Our current process to identify relevant regulations, defined in this paper as regulatory documents associated with cell and gene therapy products such as directives, guidance, laws, and ordinances, has historically been a labor-intensive, costly (with respect to number of full-time equivalents), and time-consuming endeavor (10) that involves manually searching, identifying, reviewing, curating, and highlighting applicable regulatory requirements, which can also be error-prone due to the human element. To remain up-to-date with regulations, the manual process must be repeated periodically, looking back to the previous evaluation to ensure any updated regulations are recovered and brought into the repository. The frequency of repository management (i.e., the addition of new regulations and removal of outdated regulations) determines the level of acceptable risk. Frequent manual searches, while labor intensive, lower the risk of not complying with a recently approved regulation, whereas infrequent searches reduce resource demand while increasing the risk of regulatory noncompliance.

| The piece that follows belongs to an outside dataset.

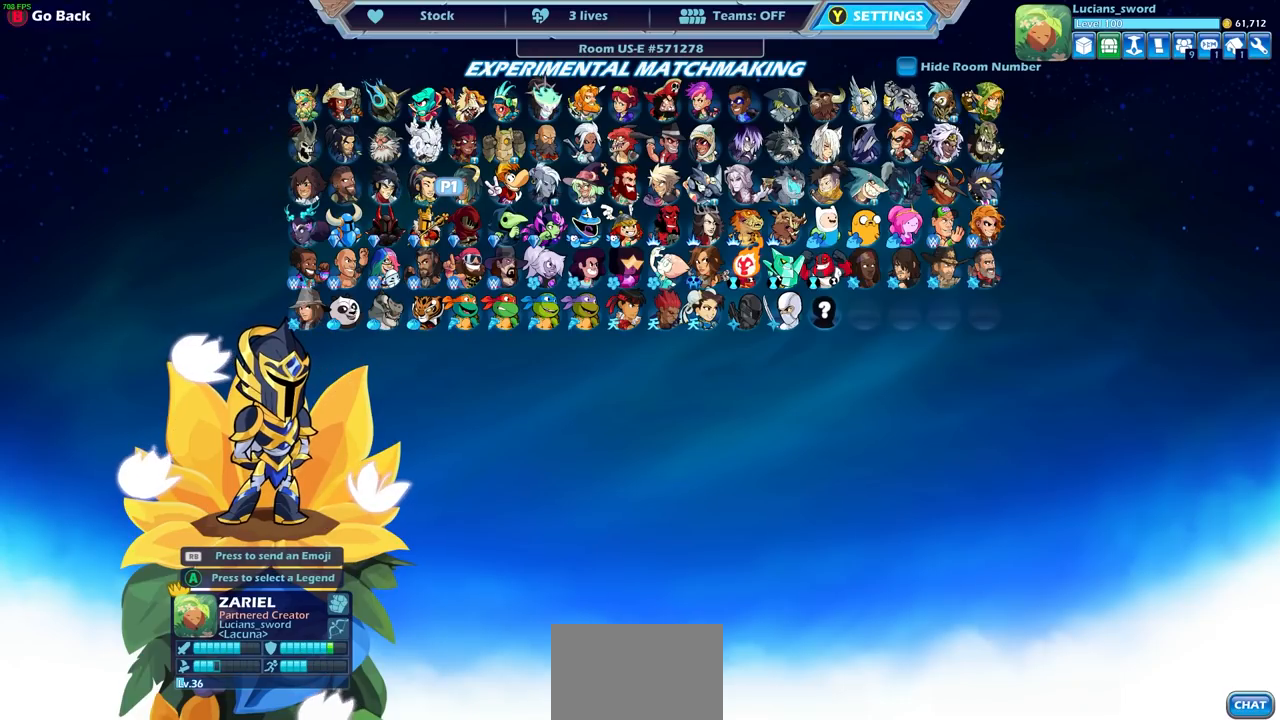
{"buttons": [], "left_stick": "center", "right_stick": "center", "events": []}
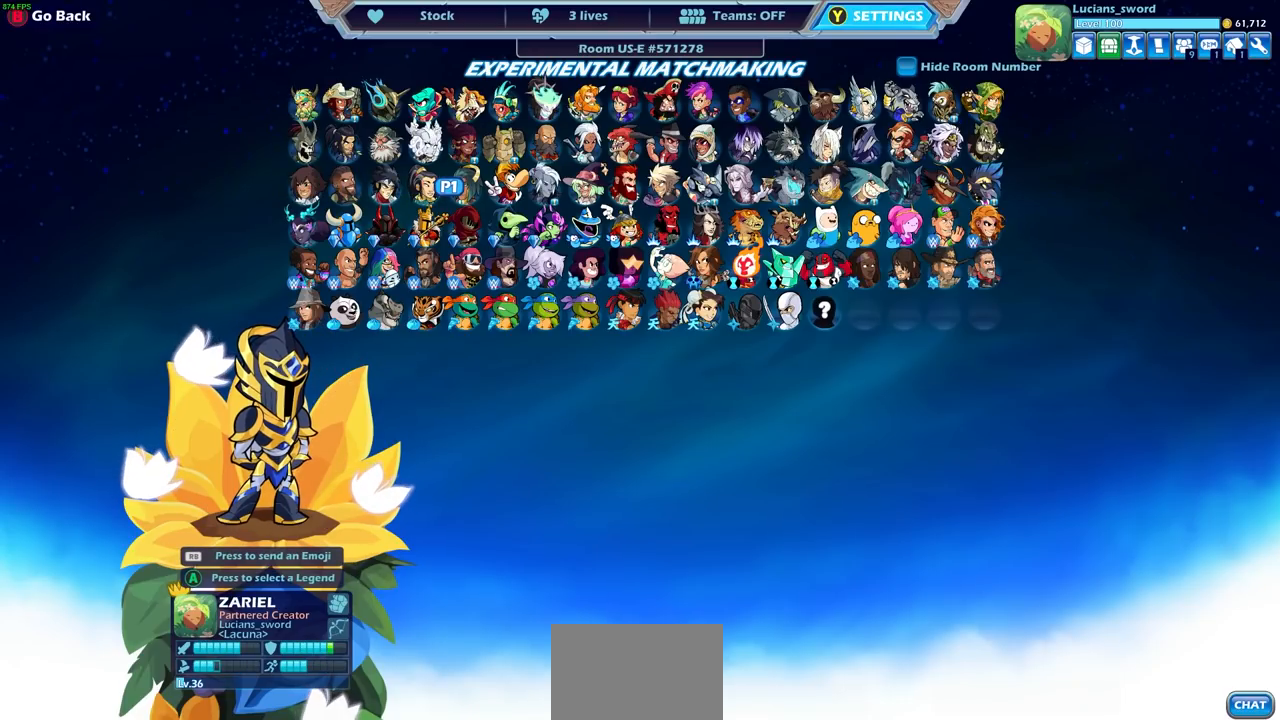
{"buttons": [], "left_stick": "center", "right_stick": "center", "events": []}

Before recent advances in artificial intelligence (AI), automating our search process has been extremely difficult due to differences in the regulations. However, augmented intelligence (AuI), which combines Boolean logic and AI (11), proposes to reduce the massive amount of work required by human involvement to perform systematic reviews (1214). The use of machine learning (ML) algorithms, a subset of AI (15), has previously been demonstrated to assist with categorized document selection in systematic literature reviews, and its use, along with text mining, can reduce manual effort and reliance on humans and increase the efficiency of systematic literature reviews (10, 16). For example, O’Mara-Eves et al. (17) suggested that a workload reduction of 30–70% might be possible with semi-automation, and Cohen et al. (12) reported that a ≥50% reduction of the effort required to review articles manually would provide substantial benefit.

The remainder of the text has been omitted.